Influence of cooling rate on the formation of the primary structure of deformable aluminum alloys

Abstract

Today, in the world, it is widely used in the production of aerospace equipment, sea vessels, railway transport and cars have high-strength aluminum alloys Al-Zn-Mg-Cu (for example, B95) and alloys of medium Al-Mg (AMg5), Al-Si-Mg ( AD35) and increased strength Al-Cu-Mg (D16). An in-depth study of individual factors that directly affect the structure of the work piece can be crucial for improving product quality during further thermomechanical processing. The article defines data on the grain size of the primary phase of aluminum alloys depending on the cooling rate of castings of various aluminum alloys (AD35, B95, D16, AMg5).

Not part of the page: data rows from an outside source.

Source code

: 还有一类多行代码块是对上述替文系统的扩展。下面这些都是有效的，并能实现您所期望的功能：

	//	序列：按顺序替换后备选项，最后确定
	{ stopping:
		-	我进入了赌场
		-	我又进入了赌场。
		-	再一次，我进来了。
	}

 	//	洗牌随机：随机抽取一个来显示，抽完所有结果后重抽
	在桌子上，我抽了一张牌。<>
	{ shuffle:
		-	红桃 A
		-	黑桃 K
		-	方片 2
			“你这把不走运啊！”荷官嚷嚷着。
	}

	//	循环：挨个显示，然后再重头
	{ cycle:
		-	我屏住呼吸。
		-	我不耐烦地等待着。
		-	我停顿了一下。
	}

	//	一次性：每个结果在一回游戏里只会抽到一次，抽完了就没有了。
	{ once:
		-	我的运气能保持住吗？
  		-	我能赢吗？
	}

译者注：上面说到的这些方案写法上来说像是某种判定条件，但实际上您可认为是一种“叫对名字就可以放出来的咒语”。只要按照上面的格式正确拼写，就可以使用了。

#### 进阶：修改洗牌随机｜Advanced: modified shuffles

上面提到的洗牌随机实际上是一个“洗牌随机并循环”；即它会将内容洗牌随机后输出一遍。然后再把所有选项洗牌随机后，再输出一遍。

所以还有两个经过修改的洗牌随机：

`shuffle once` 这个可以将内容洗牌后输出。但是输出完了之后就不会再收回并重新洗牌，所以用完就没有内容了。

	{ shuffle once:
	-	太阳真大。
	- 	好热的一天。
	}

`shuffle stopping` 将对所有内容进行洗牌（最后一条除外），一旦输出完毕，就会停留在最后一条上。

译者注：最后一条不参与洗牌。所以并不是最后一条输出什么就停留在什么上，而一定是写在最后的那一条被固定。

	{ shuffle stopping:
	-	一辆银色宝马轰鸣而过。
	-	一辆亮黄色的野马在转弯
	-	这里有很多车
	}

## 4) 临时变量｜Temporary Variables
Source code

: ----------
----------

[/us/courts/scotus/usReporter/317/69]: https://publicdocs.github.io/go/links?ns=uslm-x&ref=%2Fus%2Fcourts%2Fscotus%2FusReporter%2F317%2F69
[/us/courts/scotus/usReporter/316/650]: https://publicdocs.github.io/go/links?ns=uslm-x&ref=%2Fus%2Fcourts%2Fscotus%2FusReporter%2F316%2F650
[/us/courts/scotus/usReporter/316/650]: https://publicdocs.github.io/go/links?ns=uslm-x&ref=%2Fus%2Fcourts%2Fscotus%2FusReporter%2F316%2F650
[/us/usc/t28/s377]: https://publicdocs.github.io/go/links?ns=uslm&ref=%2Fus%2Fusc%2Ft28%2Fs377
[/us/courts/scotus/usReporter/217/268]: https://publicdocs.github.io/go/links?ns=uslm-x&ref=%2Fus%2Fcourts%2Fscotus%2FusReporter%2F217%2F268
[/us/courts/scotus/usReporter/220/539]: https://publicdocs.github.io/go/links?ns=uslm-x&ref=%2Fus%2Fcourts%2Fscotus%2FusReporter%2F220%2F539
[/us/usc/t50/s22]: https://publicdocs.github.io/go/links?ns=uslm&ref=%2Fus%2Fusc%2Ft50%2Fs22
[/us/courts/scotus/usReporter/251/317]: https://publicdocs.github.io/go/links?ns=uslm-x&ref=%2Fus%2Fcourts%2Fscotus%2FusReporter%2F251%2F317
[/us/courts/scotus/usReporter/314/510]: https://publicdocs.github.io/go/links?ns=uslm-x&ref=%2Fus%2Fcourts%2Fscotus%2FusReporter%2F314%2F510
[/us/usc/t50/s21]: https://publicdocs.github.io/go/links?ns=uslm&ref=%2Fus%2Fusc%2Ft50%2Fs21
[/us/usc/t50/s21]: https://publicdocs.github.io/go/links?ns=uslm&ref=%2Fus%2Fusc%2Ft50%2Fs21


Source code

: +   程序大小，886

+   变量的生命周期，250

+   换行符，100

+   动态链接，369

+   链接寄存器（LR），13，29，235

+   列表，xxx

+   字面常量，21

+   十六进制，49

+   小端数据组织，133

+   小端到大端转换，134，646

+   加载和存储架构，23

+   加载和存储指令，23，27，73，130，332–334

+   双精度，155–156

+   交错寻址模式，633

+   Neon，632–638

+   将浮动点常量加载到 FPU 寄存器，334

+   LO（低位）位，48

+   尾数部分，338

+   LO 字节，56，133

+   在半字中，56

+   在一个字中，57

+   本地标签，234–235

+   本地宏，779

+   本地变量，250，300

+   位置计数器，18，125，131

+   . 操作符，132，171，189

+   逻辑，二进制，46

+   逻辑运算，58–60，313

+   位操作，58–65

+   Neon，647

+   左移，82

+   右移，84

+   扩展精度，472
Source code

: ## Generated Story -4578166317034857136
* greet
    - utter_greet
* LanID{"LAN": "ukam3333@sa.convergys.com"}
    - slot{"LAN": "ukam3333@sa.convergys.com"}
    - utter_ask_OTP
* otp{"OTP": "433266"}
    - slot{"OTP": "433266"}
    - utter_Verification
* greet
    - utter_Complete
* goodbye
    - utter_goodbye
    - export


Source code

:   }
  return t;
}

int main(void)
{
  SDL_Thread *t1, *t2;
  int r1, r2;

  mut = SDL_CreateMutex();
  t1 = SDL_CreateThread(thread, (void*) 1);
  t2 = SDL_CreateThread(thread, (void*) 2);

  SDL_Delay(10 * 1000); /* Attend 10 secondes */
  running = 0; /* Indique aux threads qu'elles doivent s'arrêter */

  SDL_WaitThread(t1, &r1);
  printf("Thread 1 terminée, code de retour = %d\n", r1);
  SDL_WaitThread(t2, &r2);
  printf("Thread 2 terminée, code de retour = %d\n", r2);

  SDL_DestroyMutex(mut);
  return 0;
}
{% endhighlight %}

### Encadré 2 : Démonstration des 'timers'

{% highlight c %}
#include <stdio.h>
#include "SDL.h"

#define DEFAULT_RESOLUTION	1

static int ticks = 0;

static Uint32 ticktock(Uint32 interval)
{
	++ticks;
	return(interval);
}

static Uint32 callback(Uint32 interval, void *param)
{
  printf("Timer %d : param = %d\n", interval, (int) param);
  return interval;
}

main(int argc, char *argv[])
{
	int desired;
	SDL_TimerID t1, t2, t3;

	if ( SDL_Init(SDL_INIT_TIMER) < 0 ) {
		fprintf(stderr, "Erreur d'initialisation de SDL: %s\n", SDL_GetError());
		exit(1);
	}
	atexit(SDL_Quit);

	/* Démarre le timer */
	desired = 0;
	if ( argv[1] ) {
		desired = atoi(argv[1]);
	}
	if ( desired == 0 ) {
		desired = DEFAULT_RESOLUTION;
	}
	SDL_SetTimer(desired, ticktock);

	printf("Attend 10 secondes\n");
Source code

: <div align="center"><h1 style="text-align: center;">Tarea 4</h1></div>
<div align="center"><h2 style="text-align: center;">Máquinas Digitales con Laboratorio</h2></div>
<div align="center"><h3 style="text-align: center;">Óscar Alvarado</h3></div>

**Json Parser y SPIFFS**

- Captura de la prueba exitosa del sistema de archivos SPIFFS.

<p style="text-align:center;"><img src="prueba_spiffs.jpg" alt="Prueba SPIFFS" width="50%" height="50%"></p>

It is shown that an increase in the cooling rate from 2-8 ° C / s to almost 1000 ° C / s leads to a decrease in the grain size of the фазы-phase from 200 μm to 10-40 μm. As a result of the experiments carried out in the work, the intervals of hardening of the investigated aluminum alloys were determined. It is shown that aluminum alloys containing copper in the chemical composition (≥1%) have a significantly wider crystallization range, in particular, B95 (1600C) and D16 ( 1320C). The samples of strip used in this work from high-strength aluminum alloys obtained by roll casting, to expand the range of investigated cooling rates, have a homogeneous structure with a uniform distribution of phase components, which ensures high functional properties of rolled products from high-strength, heat-strengthened alloys of the Al-Cu and AL-Zn systems. The obtained data of the research results can be recommended for use in the development of the domestic technology of roll casting of high-strength aluminum alloys. Keywords: High-strength aluminum alloys, roll casting, cooling rate, solidification time, differential thermal analysis, grain size.